Christophe Gleizes en prison : La mère du journaliste a adressé une demande de grâce au président algérien
liberté de la presse•Christophe Gleizes a été condamné à sept ans de prison en Algérie. Une peine confirmée en appelA.H. avec AFP
Le tout pour le tout. Alors que Christophe Gleizes a formé un pourvoi en cassation contre sa condamnation pour obtenir un nouveau procès, ont annoncé ses avocats dimanche, la mère du journaliste a transmis une demande de grâce au président algérien Abdelmadjid Tebboune. « Je vous demande respectueusement de bien vouloir envisager de gracier Christophe, afin qu’il puisse retrouver sa liberté et sa famille », écrit Sylvie Godard dans cette missive du 10 décembre.
« La confirmation de la condamnation à sept années de prison ferme a été pour Christophe, comme pour moi et ma famille, un choc immense », indique la mère du journaliste dans sa lettre au chef de l’État algérien, qu’elle dit écrire « avec gravité et une profonde émotion ». « Cette sentence nous est incompréhensible au regard des faits et du parcours de mon fils, développe-t-elle.

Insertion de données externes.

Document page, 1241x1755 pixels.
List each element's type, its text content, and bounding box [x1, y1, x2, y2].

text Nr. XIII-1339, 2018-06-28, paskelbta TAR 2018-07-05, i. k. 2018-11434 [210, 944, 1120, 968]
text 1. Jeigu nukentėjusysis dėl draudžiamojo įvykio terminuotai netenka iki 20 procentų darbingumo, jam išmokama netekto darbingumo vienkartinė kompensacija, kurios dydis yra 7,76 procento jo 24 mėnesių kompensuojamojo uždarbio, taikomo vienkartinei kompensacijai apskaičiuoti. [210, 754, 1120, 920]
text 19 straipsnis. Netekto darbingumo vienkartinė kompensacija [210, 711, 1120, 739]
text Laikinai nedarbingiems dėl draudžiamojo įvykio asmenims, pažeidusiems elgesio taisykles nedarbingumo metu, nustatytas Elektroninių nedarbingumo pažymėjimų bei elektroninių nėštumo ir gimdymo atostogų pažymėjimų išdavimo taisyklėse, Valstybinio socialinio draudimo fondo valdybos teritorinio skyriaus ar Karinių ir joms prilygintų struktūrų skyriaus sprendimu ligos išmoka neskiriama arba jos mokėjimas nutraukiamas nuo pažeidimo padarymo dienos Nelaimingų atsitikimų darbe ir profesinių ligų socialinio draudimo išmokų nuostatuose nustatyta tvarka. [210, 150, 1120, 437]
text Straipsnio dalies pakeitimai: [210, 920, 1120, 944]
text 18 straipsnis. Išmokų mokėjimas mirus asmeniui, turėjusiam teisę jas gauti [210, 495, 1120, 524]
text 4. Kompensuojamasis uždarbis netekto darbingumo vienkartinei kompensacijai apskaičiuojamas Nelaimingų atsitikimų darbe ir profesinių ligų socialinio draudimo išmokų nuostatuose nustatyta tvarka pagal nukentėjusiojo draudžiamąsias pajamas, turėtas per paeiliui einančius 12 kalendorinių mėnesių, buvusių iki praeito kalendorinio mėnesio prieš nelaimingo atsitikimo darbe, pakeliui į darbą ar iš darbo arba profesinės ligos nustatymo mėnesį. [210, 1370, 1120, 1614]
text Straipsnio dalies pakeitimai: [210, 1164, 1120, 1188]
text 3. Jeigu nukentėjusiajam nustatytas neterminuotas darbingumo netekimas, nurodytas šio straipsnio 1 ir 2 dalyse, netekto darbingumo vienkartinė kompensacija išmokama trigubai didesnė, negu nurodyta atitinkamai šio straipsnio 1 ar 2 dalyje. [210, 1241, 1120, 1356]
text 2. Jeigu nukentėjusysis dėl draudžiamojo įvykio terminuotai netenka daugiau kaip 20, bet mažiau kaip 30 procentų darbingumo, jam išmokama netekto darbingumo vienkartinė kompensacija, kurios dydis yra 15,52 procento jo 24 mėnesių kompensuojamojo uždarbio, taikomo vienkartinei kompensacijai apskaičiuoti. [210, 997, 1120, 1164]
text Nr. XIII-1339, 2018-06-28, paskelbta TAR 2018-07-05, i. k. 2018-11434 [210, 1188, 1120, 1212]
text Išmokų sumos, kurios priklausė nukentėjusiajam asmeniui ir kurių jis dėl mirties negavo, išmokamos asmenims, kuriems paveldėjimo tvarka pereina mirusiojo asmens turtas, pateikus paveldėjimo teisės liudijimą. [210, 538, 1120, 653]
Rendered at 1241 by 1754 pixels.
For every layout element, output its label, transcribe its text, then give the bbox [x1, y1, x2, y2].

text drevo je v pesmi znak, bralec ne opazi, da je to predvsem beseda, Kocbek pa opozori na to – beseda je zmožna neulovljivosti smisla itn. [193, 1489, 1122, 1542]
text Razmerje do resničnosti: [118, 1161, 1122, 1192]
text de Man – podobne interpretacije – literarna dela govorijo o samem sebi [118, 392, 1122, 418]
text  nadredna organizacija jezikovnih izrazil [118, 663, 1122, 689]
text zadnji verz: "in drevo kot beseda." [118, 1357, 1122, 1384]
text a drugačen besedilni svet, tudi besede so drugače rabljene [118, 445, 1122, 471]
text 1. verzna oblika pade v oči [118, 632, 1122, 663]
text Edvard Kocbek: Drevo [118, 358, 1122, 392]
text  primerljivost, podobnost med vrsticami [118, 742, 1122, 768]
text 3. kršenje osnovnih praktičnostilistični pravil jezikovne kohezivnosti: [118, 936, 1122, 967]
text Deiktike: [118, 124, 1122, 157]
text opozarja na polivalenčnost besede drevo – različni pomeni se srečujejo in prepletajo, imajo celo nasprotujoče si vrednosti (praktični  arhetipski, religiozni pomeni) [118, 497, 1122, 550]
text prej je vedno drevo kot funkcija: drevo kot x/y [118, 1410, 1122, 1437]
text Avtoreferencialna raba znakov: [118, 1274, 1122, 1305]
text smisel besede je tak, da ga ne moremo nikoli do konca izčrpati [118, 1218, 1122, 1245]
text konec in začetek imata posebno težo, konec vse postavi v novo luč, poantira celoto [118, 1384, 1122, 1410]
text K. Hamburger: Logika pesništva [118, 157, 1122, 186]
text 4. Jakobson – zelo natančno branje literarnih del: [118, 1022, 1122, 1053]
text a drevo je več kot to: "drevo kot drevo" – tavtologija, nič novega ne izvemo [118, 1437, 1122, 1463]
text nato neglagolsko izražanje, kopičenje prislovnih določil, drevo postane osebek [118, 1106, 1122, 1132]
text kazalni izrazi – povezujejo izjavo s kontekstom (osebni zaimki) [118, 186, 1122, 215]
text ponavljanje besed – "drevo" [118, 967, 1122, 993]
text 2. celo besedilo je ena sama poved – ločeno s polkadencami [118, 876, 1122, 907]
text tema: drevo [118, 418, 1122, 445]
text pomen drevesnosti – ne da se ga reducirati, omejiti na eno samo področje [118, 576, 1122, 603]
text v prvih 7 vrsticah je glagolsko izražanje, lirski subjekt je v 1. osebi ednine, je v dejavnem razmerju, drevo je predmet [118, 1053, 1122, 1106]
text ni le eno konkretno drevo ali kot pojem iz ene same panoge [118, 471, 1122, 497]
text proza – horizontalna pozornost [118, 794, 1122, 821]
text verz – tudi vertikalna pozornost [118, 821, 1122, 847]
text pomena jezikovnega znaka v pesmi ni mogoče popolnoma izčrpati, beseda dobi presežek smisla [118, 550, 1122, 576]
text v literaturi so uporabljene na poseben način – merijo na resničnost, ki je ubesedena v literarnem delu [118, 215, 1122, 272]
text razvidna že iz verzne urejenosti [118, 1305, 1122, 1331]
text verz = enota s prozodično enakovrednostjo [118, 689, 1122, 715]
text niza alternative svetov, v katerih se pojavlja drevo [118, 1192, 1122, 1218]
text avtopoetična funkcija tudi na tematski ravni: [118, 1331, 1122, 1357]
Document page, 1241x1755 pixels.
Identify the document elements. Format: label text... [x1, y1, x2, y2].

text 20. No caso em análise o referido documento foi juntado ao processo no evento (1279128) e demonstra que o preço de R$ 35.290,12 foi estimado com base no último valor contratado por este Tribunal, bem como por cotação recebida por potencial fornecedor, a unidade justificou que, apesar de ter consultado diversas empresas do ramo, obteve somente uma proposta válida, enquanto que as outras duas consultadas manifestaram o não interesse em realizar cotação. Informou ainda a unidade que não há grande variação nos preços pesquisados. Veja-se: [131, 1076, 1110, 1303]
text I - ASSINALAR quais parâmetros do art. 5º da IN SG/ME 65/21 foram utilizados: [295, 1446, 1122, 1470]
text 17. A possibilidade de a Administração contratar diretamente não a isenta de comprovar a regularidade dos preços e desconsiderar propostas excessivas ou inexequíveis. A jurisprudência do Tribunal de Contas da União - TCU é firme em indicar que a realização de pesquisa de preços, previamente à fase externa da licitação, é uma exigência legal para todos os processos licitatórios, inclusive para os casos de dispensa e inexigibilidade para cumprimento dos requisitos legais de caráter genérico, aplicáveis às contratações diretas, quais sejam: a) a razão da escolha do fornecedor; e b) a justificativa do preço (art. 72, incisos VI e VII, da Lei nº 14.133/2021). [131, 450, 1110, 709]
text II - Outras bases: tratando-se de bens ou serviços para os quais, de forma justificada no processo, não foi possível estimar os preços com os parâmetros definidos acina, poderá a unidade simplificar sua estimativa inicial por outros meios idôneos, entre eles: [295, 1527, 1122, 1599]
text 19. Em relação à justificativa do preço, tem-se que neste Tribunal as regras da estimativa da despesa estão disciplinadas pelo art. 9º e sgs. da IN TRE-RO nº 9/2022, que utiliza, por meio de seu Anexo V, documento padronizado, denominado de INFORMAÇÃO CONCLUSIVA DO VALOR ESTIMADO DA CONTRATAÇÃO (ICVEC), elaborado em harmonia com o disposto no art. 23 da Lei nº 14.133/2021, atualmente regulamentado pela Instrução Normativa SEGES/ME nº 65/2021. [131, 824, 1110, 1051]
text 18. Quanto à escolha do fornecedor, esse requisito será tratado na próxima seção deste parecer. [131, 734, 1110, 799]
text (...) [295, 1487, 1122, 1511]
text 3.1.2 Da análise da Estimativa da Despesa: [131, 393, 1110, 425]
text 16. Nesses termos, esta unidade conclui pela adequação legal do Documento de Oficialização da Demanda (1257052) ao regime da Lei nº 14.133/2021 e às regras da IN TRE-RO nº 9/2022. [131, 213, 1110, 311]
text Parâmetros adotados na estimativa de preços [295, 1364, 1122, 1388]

Nulle part dans aucun de ses écrits vous ne trouverez trace d’un quelconque propos hostile à l’Algérie et à son peuple. »
Demande de mise en liberté
Dans un communiqué publié ce lundi, l’association Reporters sans frontières (RSF), qui coordonne le comité de soutien de Christophe Gleizes, appuie cette demande de grâce « afin de mettre fin à une grave injustice ». « Nous appelons désormais les autorités algériennes à prendre rapidement la seule décision possible dans ce dossier : libérer Christophe et lui permettre de retrouver les siens le plus rapidement possible », détaille Thibaut Bruttin, directeur général de l’association, cité dans le communiqué.
Selon son avocat français Emmanuel Daoud, Christophe Gleizes a, parallèlement au recours en grâce et au pourvoi en cassation, la possibilité d’adresser une demande de mise en liberté à la Cour Suprême, qui peut s’accompagner « d’une demande d’aménagement de sa peine ».
« Il est aussi très important, psychologiquement, pour Christophe, de contester toute culpabilité car, comme il l’a dit à la Cour, il n’a fait que son métier et n’a, en aucune façon, enfreint la déontologie journalistique », assure l’avocat, cité dans le communiqué publié ce lundi.